This past week, DeepSeek took the tech world by storm with the release of DeepSeek-R1—a fully open-sourced Large Language Model (LLM) boasting performance comparable to OpenAI’s current gold-standard, yet developed at a fraction of the computational cost. From an advanced chain-of-thought reasoning engine to a distilled set of smaller, locally deployable models, DeepSeek-R1’s highlights have immediately captured the industry’s attention. So much so, in fact, that markets felt a ripple: the tech-heavy NASDAQ—particularly stocks like NVIDIA—took a dip upon news of DeepSeek’s more resource-efficient approach.
But beyond the headlines and market reactions, there’s a key question: How does DeepSeek-R1 really stack up for use cases like data extraction, Q&A, and summarization? After all, while some LLMs such as this DeepSeek R-1 & Open AI-O1 excel in high-level analytical tasks—like coding or advanced mathematics—users often rely on more modest functionalities in day-to-day operations.
In this blog, we will put that question to the test. Specifically, we will compare the current OpenAI integration in our Unstructured Data Terminal with a locally run version of DeepSeek-R1—Distill Qwen 7B—using a relevant financial document example: the Tesla 10-Q report from 04/24/2024. By examining these models’ responses side by side, we aim to find out whether DeepSeek’s cost-efficient and open-sourced prowess genuinely disrupts the landscape—or if it remains just another intriguing entry in the LLM marketplace. Let’s dive in.

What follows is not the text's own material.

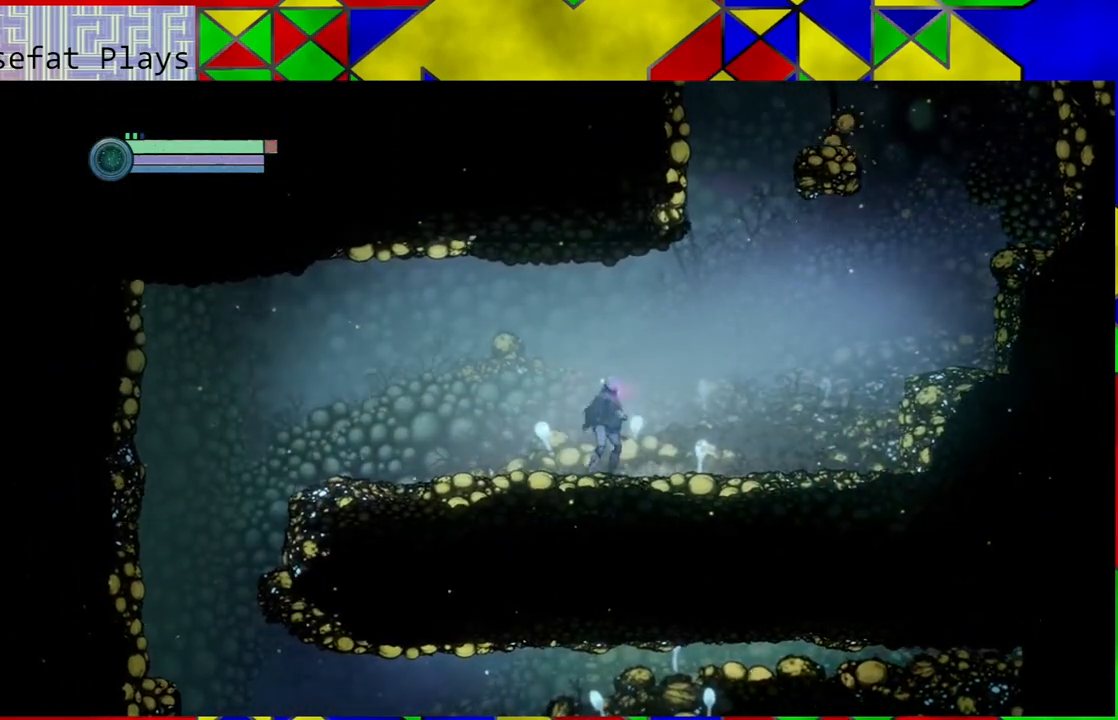
{"buttons": ["L2"], "left_stick": "center", "right_stick": "center", "events": [[117, "left_stick", "center"], [367, "L2", "down"]]}
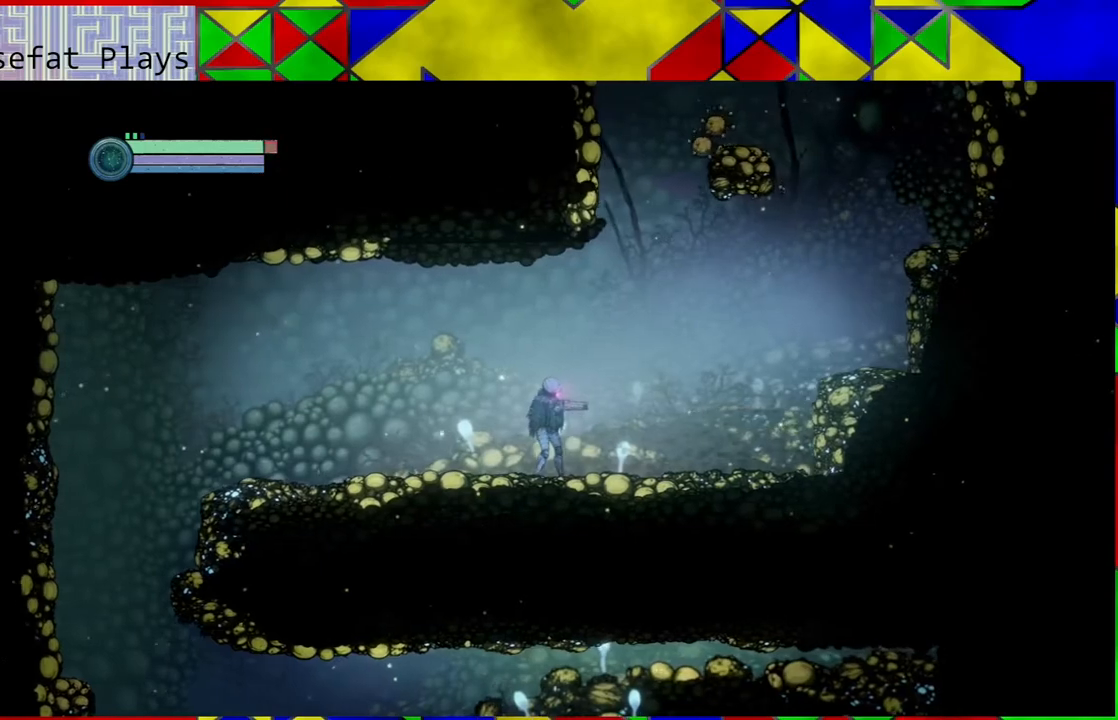
{"buttons": ["L2"], "left_stick": "up-right", "right_stick": "center", "events": [[133, "left_stick", "up-right"]]}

It’s no surprise that both models perform very well on basic questions, since this information is readily available on the first page. The main difference lies in the time it takes to generate a response: for simple questions, the DeepSeek-R1 Distilled model still iterates through a lengthy chain of thought before arriving at its final answer, while OpenAI produces a succinct response within a few seconds.

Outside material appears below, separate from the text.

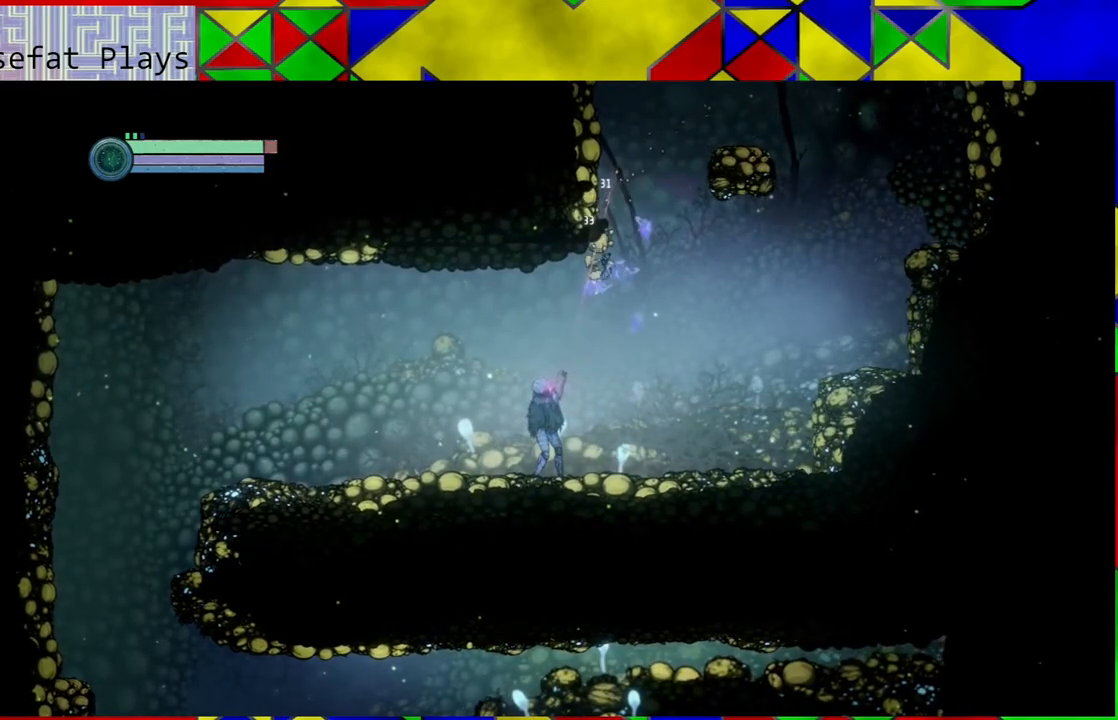
{"buttons": [], "left_stick": "up-left", "right_stick": "center", "events": [[267, "Y", "up"], [300, "L2", "up"], [367, "left_stick", "up-left"]]}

Both models performed well when prompted to extract financial or numeric data from the document. However, the DeepSeek R-1 Distilled model outperformed OpenAI’s model when asked to take the additional step of calculating the percentage difference in revenue. Since this figure isn’t explicitly stated in the report, DeepSeek’s chain-of-thought reasoning allowed it to work out an accurate approximation. In contrast, OpenAI’s model began to hallucinate when given the same task, highlighting DeepSeek’s stronger analytical capabilities.
Both models provided sufficient summaries of the risk factors and legal concerns. However, the DeepSeek model struggled to extract information on company personnel mentioned across multiple pages, failing to identify Kathleen Wilson-Thompson or Vaibhav Taneja, who were cited on pages 34 and 36. It also completely hallucinated a figure named Joseph Balukas as president, an individual who appears to be entirely fabricated.
Conclusion
Overall, both models proved fairly accurate when tasked with retrieving data, answering questions, and summarizing topics. The DeepSeek model excelled at more analytical computations that went beyond the document’s scope, but it did hallucinate more often during other text-based tasks. Each model has its own strengths, so neither one is definitively superior. DeepSeek tends to take longer to perform tasks due to its “thinking out loud” process, whereas OpenAI typically generates quicker responses.
While their performances were comparable, DeepSeek’s open-source nature positions it as a key player to watch moving forward. Its ability to adapt and evolve through community contributions may drive innovation in analytical reasoning, ultimately enriching the AI landscape. Meanwhile, OpenAI’s strong performance in retrieval and summarization reaffirms its place as a reliable solution for quick, straightforward queries.